Et puis, il y a mes autres angoisses aussi. Celles de développer d’autres pathologies, mais qu’à cause de l’hôpital surbooké, je ne puisse pas être soignée. En tête de liste il y a : faire un AVC, ou une crise cardiaque. J’ai pourtant 23 ans, pas de cholestérol, et pas de surpoids. La seule chose qui risque de faire une crise ici c’est ma santé mentale. D’ailleurs, c’est peut-être déjà un peu le cas.

Il est quand même « marrant » de constater que l’interdiction donne profondément envie de faire ce qui est proscrit. Je ne suis pas du genre extravertie toujours fourrée chez des potes ou à boire des verres dans les bars. Je suis plutôt casanière et solitaire. Or là, j’ai eu profondément envie de faire tout le contraire : voir plein de monde. Fort heureusement, nous sommes en 2020 et on a des webcams. J’ai la chance de ne pas être seule et d’avoir pu télécharger Animal Crossing.

Lorsque je réfléchis à ce confinement (et ça va mieux depuis que j’ai désinstallé Facebook de mon téléphone) j’ai l’impression que ce n’est pas réel. J’éprouve parfois de la difficulté à continuer de faire mes activités qui faisaient partie de ma vie « d’avant ». Comme si ce n’était pas cohérent avec le contexte. Comme s’il fallait remplacer ses activités de la vie "d’avant" par de nouvelles.

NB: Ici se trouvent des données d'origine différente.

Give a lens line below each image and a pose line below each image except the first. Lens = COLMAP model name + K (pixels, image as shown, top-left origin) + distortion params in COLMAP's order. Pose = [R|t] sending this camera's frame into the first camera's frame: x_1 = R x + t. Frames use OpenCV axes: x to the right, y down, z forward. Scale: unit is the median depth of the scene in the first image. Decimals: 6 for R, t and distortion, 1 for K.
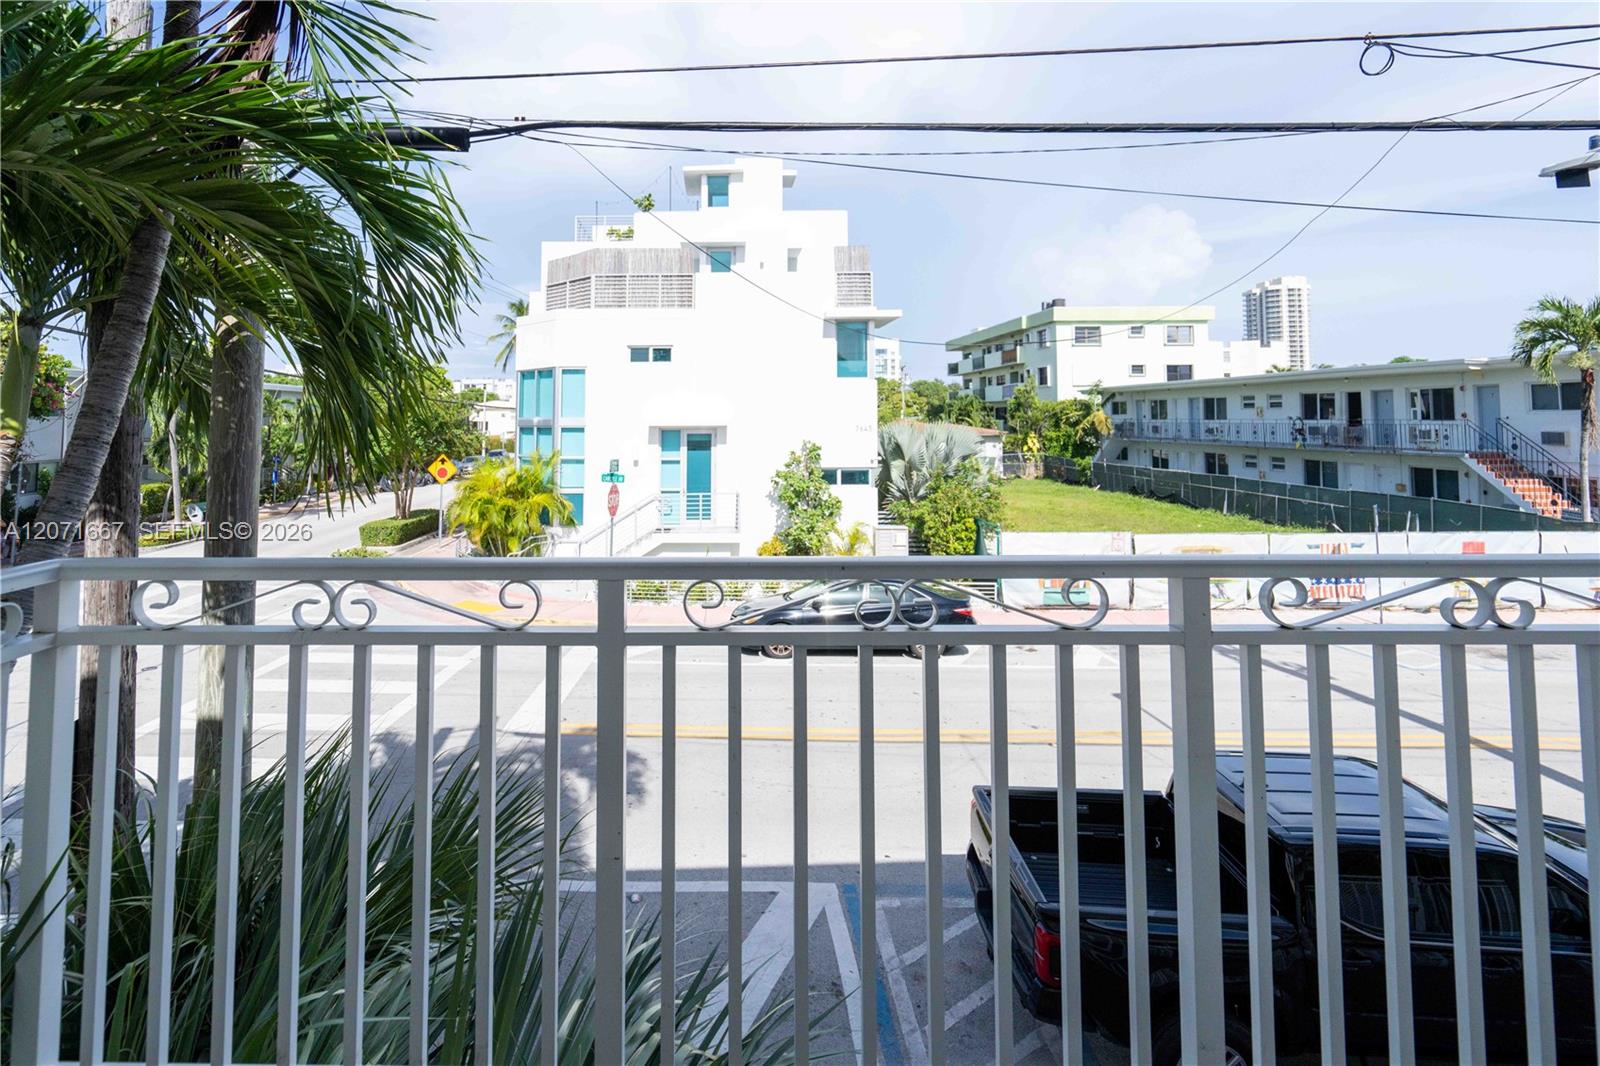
lens RADIAL K [[775.6, 0, 696.8], [0, 775.6, 383.6], [0, 0, 1]] dist [-0.010463, -0.000392]
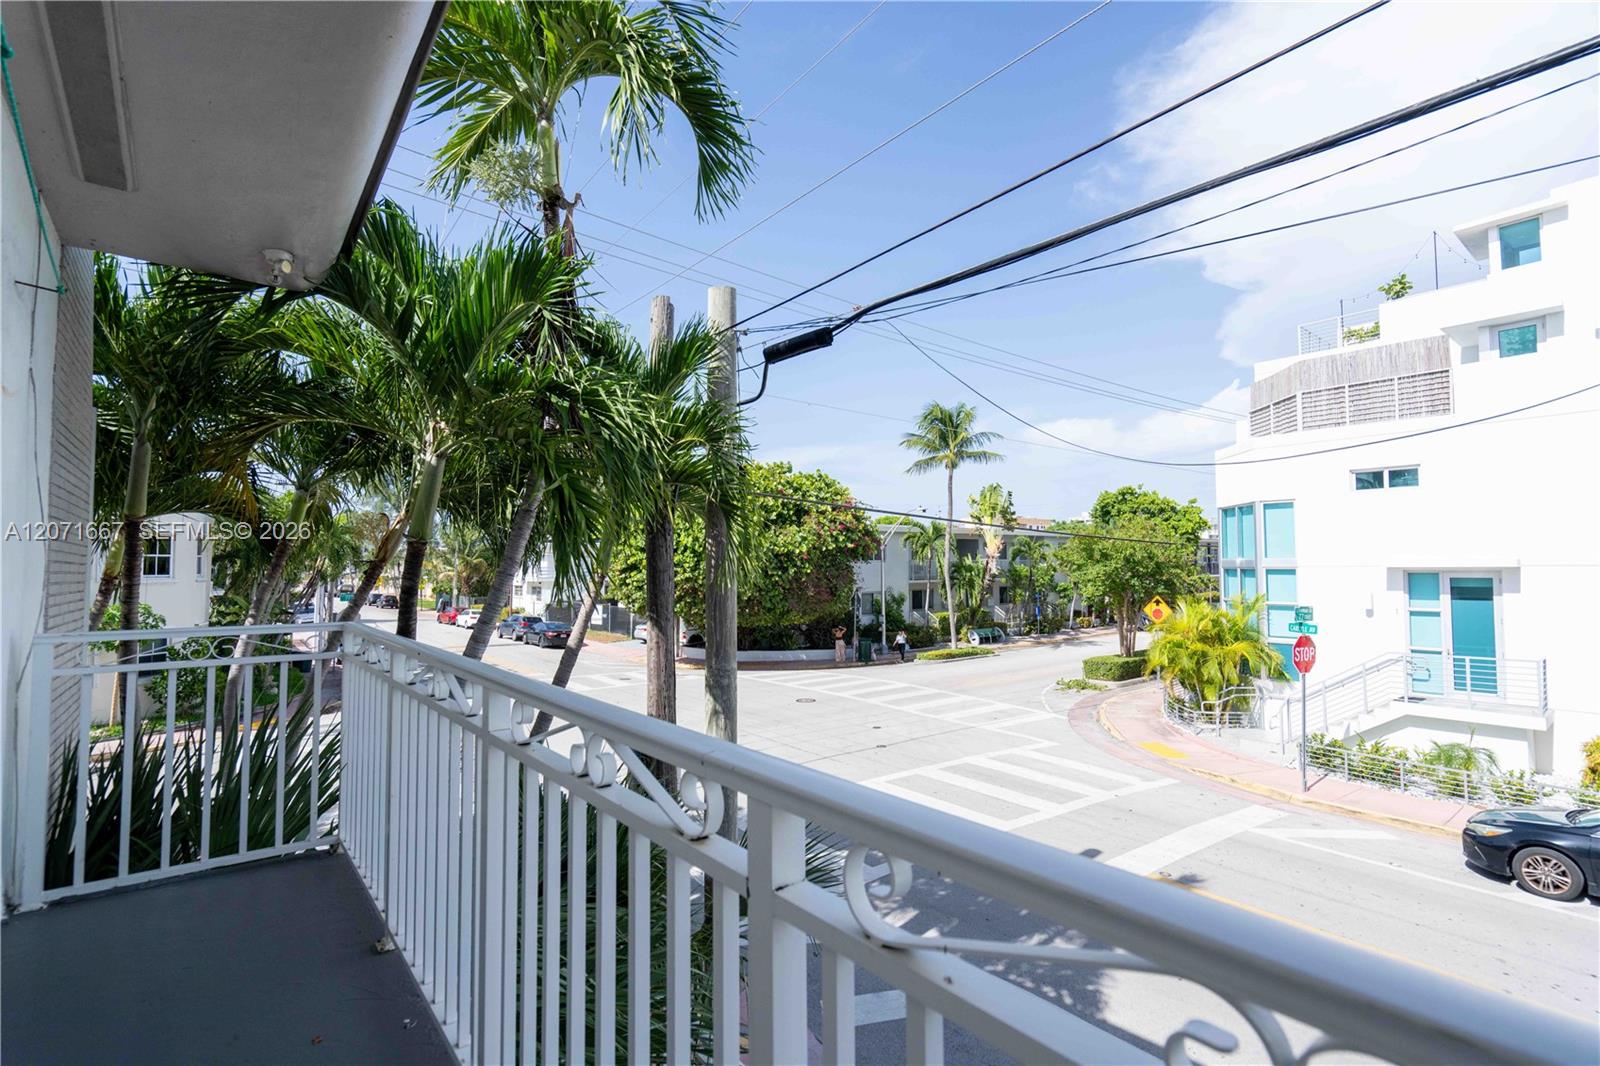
lens RADIAL K [[745.9, 0, 810.2], [0, 745.9, 537.7], [0, 0, 1]] dist [0.001381, 0.000460]
pose [[0.653118, -0.027576, -0.756754, 0.112657], [0.038533, 0.999252, -0.003157, 0.002554], [0.756275, -0.027098, 0.653692, 0.034975]]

J’aimerais conclure ce texte par une note optimiste. Non pas que je trouve qu’il soit particulièrement triste. C’est un ressenti à un instant T et je pense qu’il est justifié. Ce que nous vivons m’apparaît comme une parenthèse surréaliste. Une transition. Tout ce que je peux espérer c’est qu’il en ressorte quelque chose de bien.